Domain-neutral ETL building blocks for `ccflow` callable models.

[![Build Status](https://github.com/1kbgz/ccflow-etl/actions/workflows/build.yaml/badge.svg?branch=main&event=push)](https://github.com/1kbgz/ccflow-etl/actions/workflows/build.yaml)
[![codecov](https://codecov.io/gh/1kbgz/ccflow-etl/branch/main/graph/badge.svg)](https://codecov.io/gh/1kbgz/ccflow-etl)
[![License](https://img.shields.io/github/license/1kbgz/ccflow-etl)](https://github.com/1kbgz/ccflow-etl)
[![PyPI](https://img.shields.io/pypi/v/ccflow-etl.svg)](https://pypi.python.org/pypi/ccflow-etl)

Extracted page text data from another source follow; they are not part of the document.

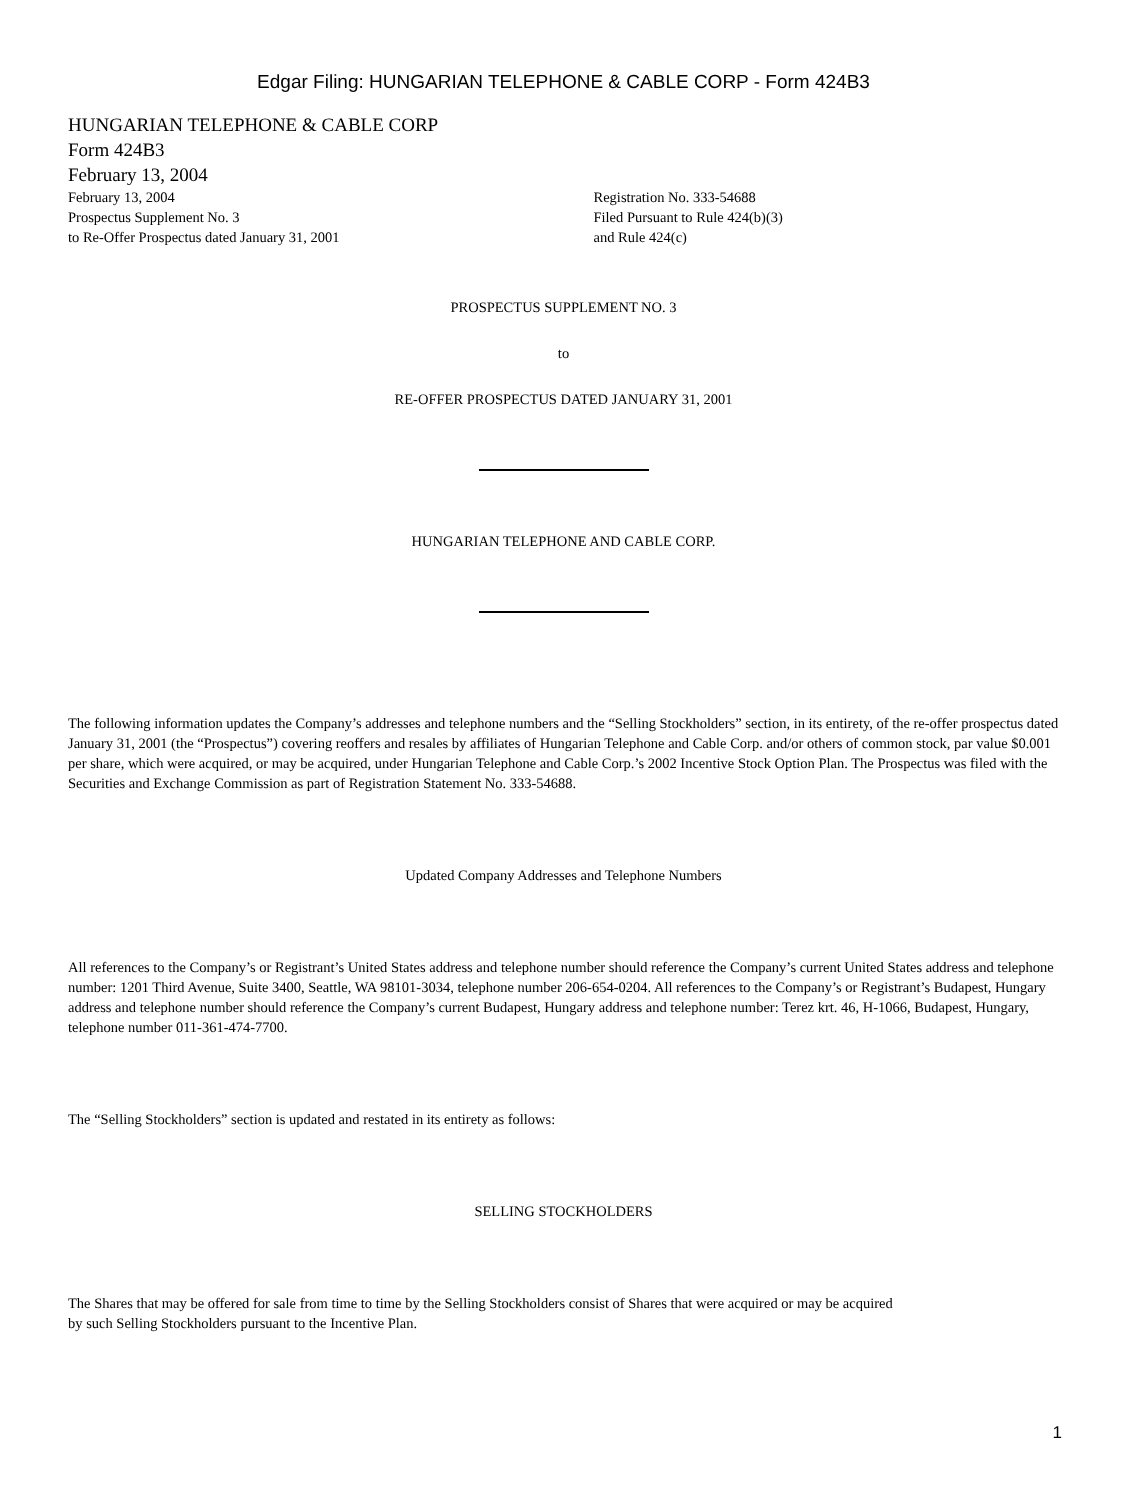Edgar Filing: HUNGARIAN TELEPHONE & CABLE CORP - Form 424B3
HUNGARIAN TELEPHONE & CABLE CORP
Form 424B3
February 13, 2004
February 13, 2004
Prospectus Supplement No. 3
to Re-Offer Prospectus dated January 31, 2001
Registration No. 333-54688
Filed Pursuant to Rule 424(b)(3)
and Rule 424(c)
PROSPECTUS SUPPLEMENT NO. 3
to
RE-OFFER PROSPECTUS DATED JANUARY 31, 2001
HUNGARIAN TELEPHONE AND CABLE CORP.
The following information updates the Company’s addresses and telephone numbers and the “Selling Stockholders” section, in its entirety, of the re-offer prospectus dated January 31, 2001 (the “Prospectus”) covering reoffers and resales by affiliates of Hungarian Telephone and Cable Corp. and/or others of common stock, par value $0.001 per share, which were acquired, or may be acquired, under Hungarian Telephone and Cable Corp.’s 2002 Incentive Stock Option Plan. The Prospectus was filed with the Securities and Exchange Commission as part of Registration Statement No. 333-54688.
Updated Company Addresses and Telephone Numbers
All references to the Company’s or Registrant’s United States address and telephone number should reference the Company’s current United States address and telephone number: 1201 Third Avenue, Suite 3400, Seattle, WA 98101-3034, telephone number 206-654-0204. All references to the Company’s or Registrant’s Budapest, Hungary address and telephone number should reference the Company’s current Budapest, Hungary address and telephone number: Terez krt. 46, H-1066, Budapest, Hungary, telephone number 011-361-474-7700.
The “Selling Stockholders” section is updated and restated in its entirety as follows:
SELLING STOCKHOLDERS
The Shares that may be offered for sale from time to time by the Selling Stockholders consist of Shares that were acquired or may be acquired
by such Selling Stockholders pursuant to the Incentive Plan.
1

`ccflow-etl` provides reusable support primitives for ETL-style workflows built as concrete `ccflow` `CallableModel` graphs. It keeps generic execution concerns here and leaves workflow-specific behavior to the package or application that owns the workflow.

## Install

```bash
pip install ccflow-etl
```

Connector-backed cache and checkpoint stores are provided by connector packages that own their I/O:

| Package         | Type               | Integration                                   |
| --------------- | ------------------ | --------------------------------------------- |
| `ccflow-s3`     | generic, cache     | S3-backed cache and checkpoint store          |
| `ccflow-db`     | generic, cache     | database-backed cache and checkpoint store    |
| `ccflow-email`  | generic, publisher | email publishers for ETL notifications        |
| `ccflow-celery` | generic, evaluator | Celery-based evaluator for ETL task execution |

## Quick Start

`ccflow-etl` installs shared Hydra entry points for running and explaining configured callables:

```bash
cc-etl +context.path=./example-output.json +context.payload.message='hello from ccflow-etl' +context.overwrite=true
cc-etl-explain +context.path=./example-output.json
```

Most projects provide their own config directory and still use the shared entry point:

```bash
cc-etl --config-path ./config --config-name text_stats +context.input_path=./notes.txt +context.output_path=./stats.json
```

## What It Provides

- Shared CLI entry points: `cc-etl` and `cc-etl-explain`.
- Date expansion: `Interval`, `BaseCalendar`, built-in calendars, `BackfillContext`, and `BackfillModel`.
- Handoff metadata: `ETLArtifact` for typed stage artifacts.
- Format-aware writes and cache handoffs: `LocalWriteModel`, `CachePutModel`, `CacheGetModel`, `PayloadCodec`, and `LocalCacheStore`.
- Checkpointing: `CheckpointRecord`, checkpoint statuses, and `CheckpointDecisionModel` for idempotent skip decisions.
- Retry orchestration: `RetryPolicy`, `RetryModel`, retry event summaries, timeout categories, and backoff/jitter helpers.
- Run reporting: `RunSummary` for structured counts by status and artifact stage.

## Documentation

- [CLI And Config](docs/src/cli.md)
- [Building Pipelines](docs/src/pipelines.md)
- [Backfills And Calendars](docs/src/backfills.md)
- [Handoffs, Formats, And Reliability](docs/src/handoffs.md)
- [API Reference](docs/src/api.md)
- [Development](docs/src/development.md)

## Package Boundaries

`ccflow-etl` owns domain-neutral ETL contracts and helpers. It does not own application workflows, provider clients, connector clients, credentials, or domain-specific rules. Durable store implementations should live in connector packages and integrate through the generic cache and checkpoint contracts.